Olabildiğince erken yaşta başlanan bu yarış, öğrencinin ruh sağlığını yıpratıyor, aile ilişkilerini geriyor ve en kötüsü: merakı, keşfetmeyi, hayal kurmayı öldürüyor. Çünkü test kitapları arasında sıkışan bir zihin, çoğu zaman hayatı yaşayarak öğrenemiyor.

Bugün hem Türkiye hem Çin, sınav sistemleri üzerine reformları tartışıyor. Ancak belki de önce şu soruyu sormalıyız: Gençleri seçmek mi istiyoruz, yoksa onları yetiştirmek mi? Eğitim sistemleri, insanı geleceğe hazırlamakla mı ilgilenmeli; yoksa onları bir puan sistemine indirgemekle mi?

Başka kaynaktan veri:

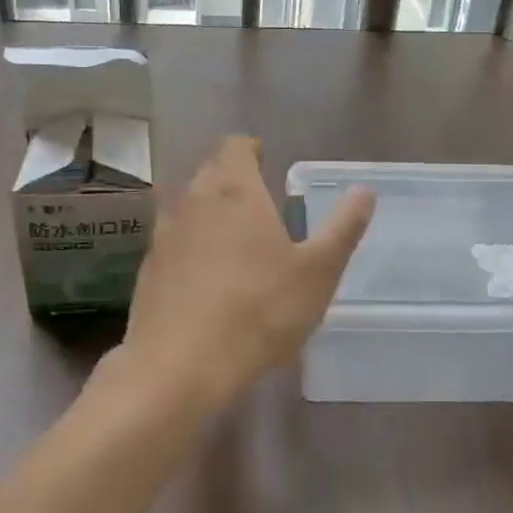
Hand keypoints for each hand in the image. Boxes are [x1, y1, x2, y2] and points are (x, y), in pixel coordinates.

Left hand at [121, 136, 374, 413]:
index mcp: (235, 191)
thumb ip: (343, 228)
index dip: (251, 150)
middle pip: (209, 172)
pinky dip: (188, 245)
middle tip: (257, 199)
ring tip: (232, 236)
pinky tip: (204, 275)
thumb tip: (365, 191)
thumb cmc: (259, 310)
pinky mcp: (148, 269)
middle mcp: (193, 201)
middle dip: (231, 178)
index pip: (235, 146)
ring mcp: (164, 235)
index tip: (266, 162)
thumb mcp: (318, 272)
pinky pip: (171, 241)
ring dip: (206, 211)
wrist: (180, 365)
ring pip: (186, 206)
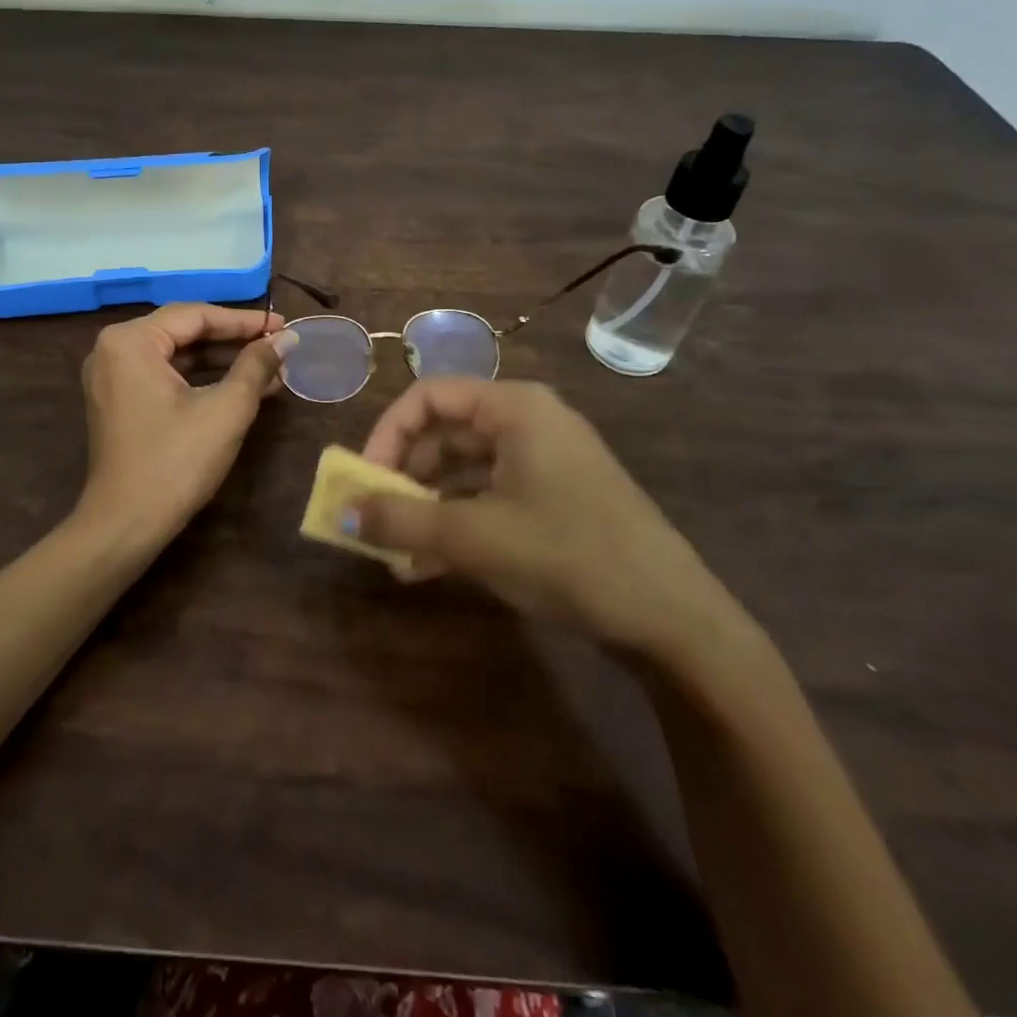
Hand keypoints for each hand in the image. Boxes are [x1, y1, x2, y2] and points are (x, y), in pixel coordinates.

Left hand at [75, 303, 297, 546]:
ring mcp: (112, 377)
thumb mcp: (226, 410)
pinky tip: (241, 388)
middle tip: (279, 345)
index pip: (196, 315)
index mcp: (130, 341)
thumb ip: (257, 366)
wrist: (125, 526)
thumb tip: (287, 339)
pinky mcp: (119, 402)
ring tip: (270, 368)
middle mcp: (113, 349)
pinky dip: (201, 381)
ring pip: (177, 356)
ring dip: (222, 362)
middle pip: (184, 332)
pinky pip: (165, 377)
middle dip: (234, 341)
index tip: (284, 326)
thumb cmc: (176, 462)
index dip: (244, 321)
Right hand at [355, 379, 741, 657]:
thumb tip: (343, 514)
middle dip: (403, 477)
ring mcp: (543, 462)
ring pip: (464, 471)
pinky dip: (456, 524)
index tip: (364, 479)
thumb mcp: (473, 537)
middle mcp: (527, 423)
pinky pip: (488, 498)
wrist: (673, 620)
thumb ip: (402, 521)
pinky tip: (427, 568)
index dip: (387, 432)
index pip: (429, 396)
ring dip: (425, 508)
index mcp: (514, 409)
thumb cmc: (568, 554)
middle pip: (445, 433)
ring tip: (395, 553)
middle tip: (375, 518)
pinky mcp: (553, 499)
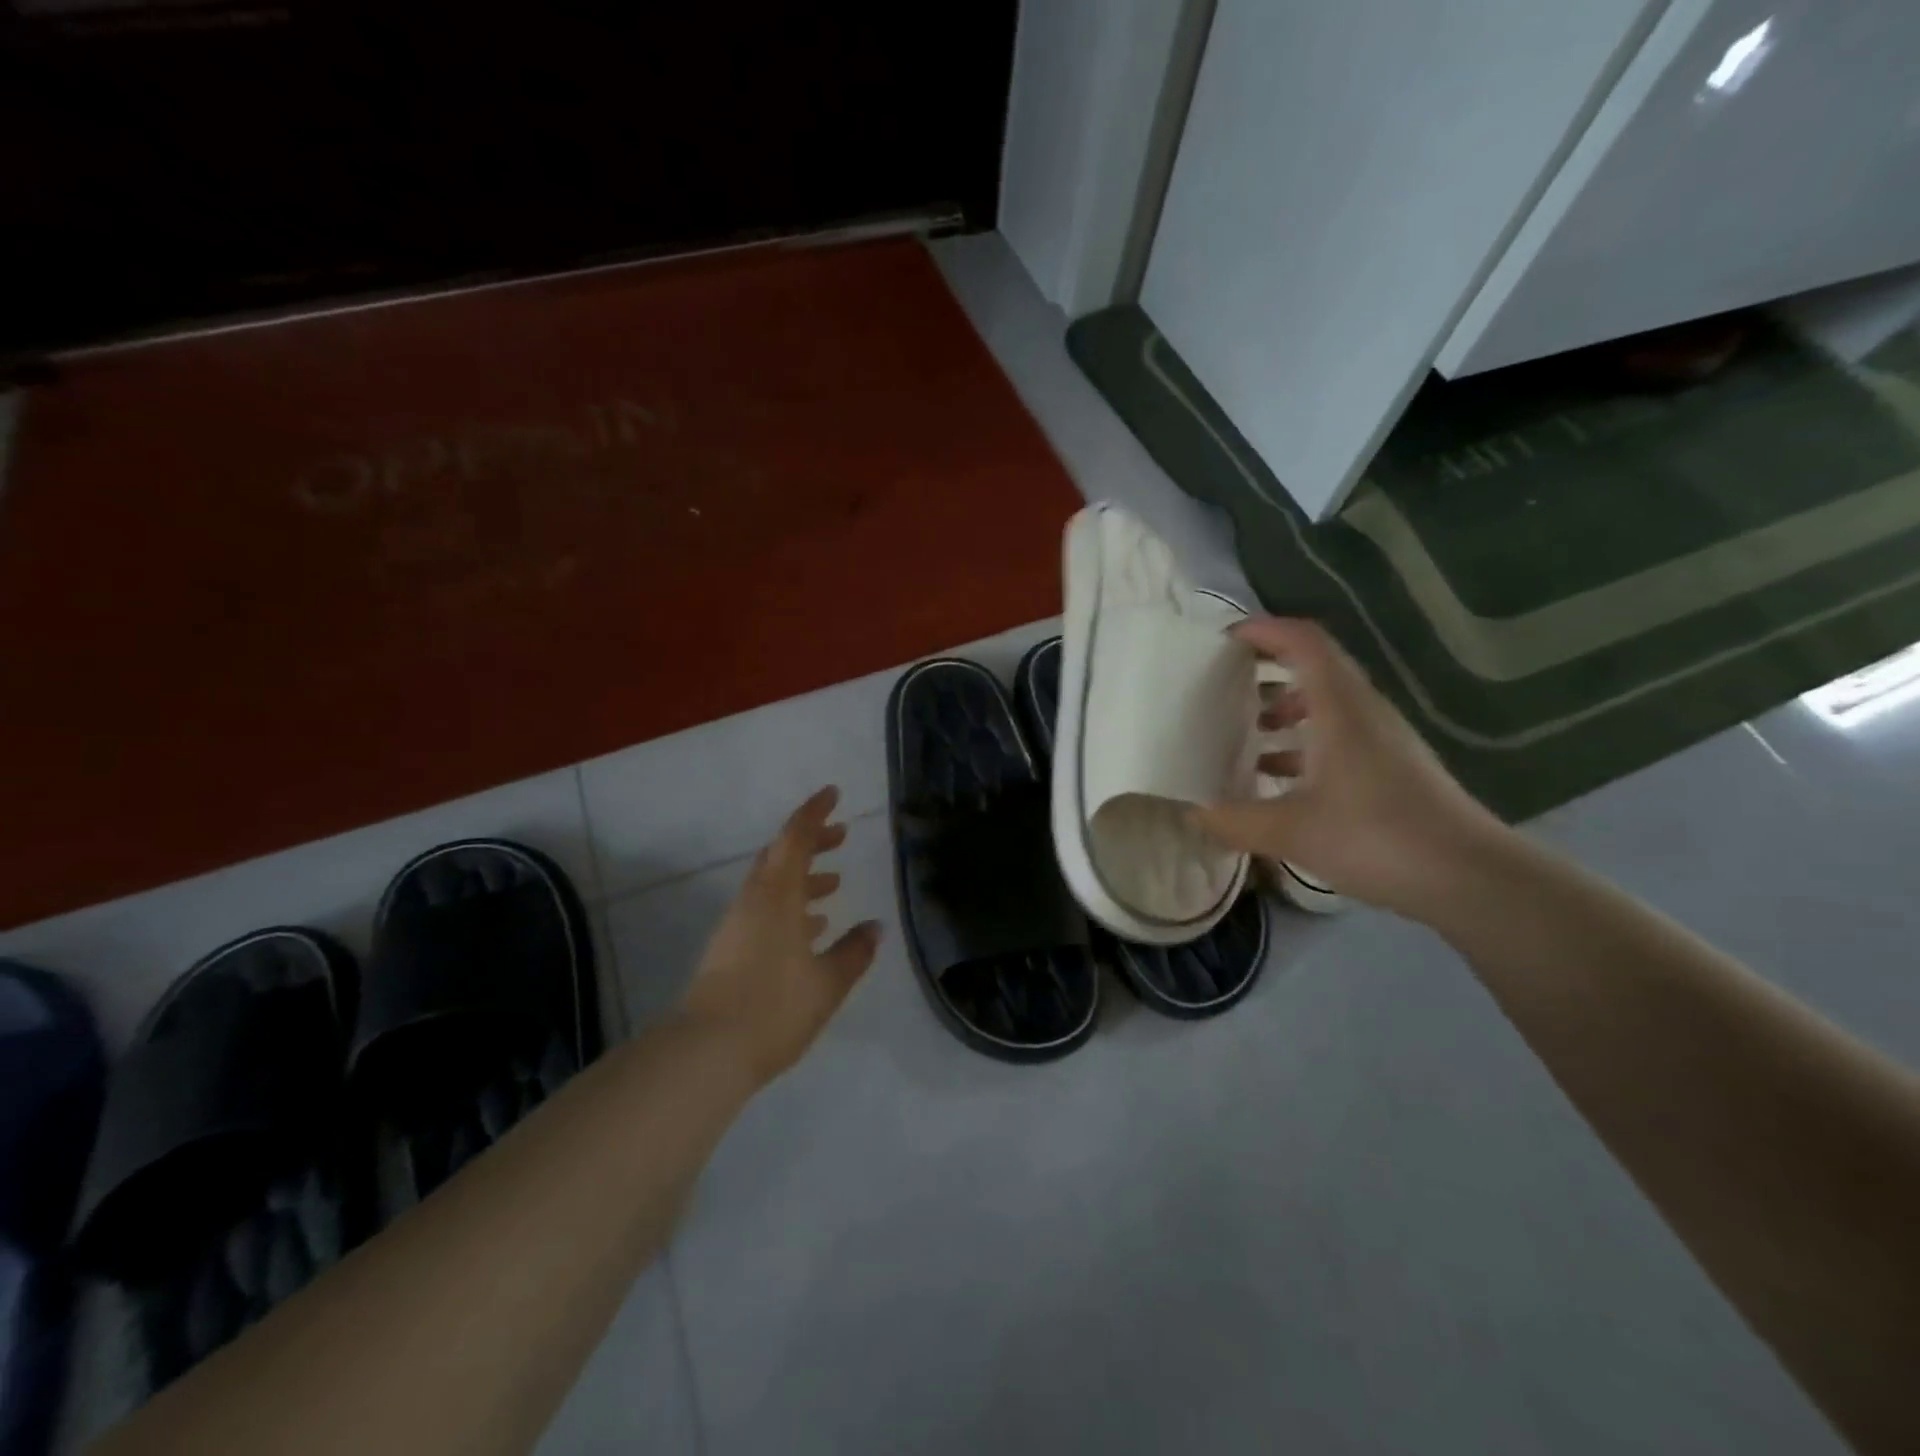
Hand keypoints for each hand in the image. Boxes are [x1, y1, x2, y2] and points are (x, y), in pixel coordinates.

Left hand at [680, 786, 880, 1084]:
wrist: (705, 1052)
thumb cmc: (773, 1008)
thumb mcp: (827, 983)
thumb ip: (853, 952)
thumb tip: (874, 928)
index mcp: (777, 896)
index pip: (795, 838)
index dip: (815, 812)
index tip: (833, 794)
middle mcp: (754, 901)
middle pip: (780, 855)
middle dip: (810, 841)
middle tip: (841, 836)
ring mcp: (737, 925)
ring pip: (772, 884)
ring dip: (802, 876)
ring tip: (834, 883)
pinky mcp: (730, 949)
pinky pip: (764, 910)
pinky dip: (790, 905)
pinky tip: (810, 928)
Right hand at [1192, 618, 1505, 918]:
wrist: (1470, 878)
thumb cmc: (1376, 837)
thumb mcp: (1290, 831)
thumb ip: (1233, 820)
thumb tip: (1191, 814)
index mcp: (1340, 708)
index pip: (1303, 642)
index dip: (1264, 630)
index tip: (1223, 641)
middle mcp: (1363, 712)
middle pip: (1314, 667)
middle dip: (1267, 668)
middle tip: (1224, 685)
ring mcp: (1382, 740)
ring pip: (1326, 704)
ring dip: (1285, 708)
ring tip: (1245, 732)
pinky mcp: (1391, 768)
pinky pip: (1338, 736)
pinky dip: (1304, 743)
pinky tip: (1279, 778)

Gaokao ve YKS, sadece sınavlar değil. Onlar, birer toplumsal ayna. Ve biz bu aynada yalnızca başarıya susamış gençleri değil; aynı zamanda geleceğini garanti altına almaya çalışan toplumların kaygılarını da görüyoruz.

Her ne kadar bu sınavlar yalnızca akademik bilgiye ve ezber yetisine odaklansa da; sosyal zeka, girişimcilik, odaklanma, liderlik ve iş bitirme gibi çok boyutlu becerileri ölçemese de Çin, bu “tek tekerlekli seçim” mekanizmasını istikrarlı şekilde uygulayarak hem kamu hem özel sektörde liyakate dayalı bir insan kaynağı oluşturmayı başardı. Gaokao sonuçları yalnızca üniversite kapılarını değil, aynı zamanda iş dünyasının ve devlet kademelerinin de meritrokratik kapılarını araladı.

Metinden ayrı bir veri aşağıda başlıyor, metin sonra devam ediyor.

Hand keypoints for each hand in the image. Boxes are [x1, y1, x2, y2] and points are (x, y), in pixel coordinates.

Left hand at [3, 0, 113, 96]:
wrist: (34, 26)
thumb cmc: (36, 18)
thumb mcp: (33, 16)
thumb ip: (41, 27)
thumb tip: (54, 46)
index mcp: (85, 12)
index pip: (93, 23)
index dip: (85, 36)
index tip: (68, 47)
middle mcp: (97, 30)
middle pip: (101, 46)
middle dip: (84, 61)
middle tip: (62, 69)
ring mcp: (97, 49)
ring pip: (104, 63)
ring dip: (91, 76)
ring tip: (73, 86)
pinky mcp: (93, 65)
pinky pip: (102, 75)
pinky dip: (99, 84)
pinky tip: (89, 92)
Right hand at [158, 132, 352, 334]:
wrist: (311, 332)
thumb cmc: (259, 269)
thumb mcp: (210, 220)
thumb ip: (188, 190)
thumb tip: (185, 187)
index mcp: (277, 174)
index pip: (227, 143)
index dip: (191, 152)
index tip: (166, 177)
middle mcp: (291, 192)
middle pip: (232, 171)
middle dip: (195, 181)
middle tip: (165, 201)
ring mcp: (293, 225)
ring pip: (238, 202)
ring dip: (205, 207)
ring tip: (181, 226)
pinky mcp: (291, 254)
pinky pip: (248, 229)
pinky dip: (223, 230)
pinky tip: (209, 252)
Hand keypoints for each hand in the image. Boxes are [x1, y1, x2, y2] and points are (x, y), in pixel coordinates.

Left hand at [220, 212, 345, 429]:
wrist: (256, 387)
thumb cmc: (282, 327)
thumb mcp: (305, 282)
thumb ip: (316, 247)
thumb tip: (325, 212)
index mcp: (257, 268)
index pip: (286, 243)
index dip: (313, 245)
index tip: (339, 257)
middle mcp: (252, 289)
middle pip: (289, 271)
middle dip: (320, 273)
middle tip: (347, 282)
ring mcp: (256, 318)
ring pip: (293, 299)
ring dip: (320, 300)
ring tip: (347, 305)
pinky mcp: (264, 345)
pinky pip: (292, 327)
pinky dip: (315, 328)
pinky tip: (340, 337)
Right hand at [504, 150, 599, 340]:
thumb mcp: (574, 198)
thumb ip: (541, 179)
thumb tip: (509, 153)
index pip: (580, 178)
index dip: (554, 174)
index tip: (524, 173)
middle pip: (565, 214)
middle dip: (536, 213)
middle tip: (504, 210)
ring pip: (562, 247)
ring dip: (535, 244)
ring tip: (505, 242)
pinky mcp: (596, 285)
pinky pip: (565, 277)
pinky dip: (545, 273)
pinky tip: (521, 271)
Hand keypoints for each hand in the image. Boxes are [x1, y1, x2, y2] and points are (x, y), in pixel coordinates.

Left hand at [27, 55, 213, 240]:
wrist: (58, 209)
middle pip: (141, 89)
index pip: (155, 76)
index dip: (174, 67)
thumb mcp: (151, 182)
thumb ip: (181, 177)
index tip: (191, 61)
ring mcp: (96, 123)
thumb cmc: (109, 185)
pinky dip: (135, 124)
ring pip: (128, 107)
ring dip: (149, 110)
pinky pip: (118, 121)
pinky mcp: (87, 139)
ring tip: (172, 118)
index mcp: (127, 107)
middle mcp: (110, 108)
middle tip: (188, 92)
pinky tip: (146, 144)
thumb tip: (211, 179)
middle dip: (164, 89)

Türkiye ise bu sınavları büyük ölçüde yalnızca üniversiteye geçişin bir aracı olarak gördü. İş dünyası ve kamu, sınav başarısını uzun vadeli performansın göstergesi olarak ele almadı. Demokratik mekanizmalar tarafından sonuçlar bypass edildi. Aynı KPSS ve mülakatlar gibi!

Sonuç ortada: Aynı sistem, farklı toplumsal çıktılar doğurdu.

Kiminin hayatını baştan yazan, kimininkini silen bu sınavlar…

Belki de en çok şu cümleyi hak ediyor:

“Kazananlar bir sayfaya geçiyor, kaybedenler bütün hayatını yeniden yazmak zorunda kalıyor.”

Ve belki de en kritik soru şu: Yapay zekâ ve dijital teknolojiler eğitimi dönüştürürken, biz hâlâ gençleri eski ve dikkate almadığımız! sınav kalıplarına sıkıştırarak geleceği yakalayabilir miyiz?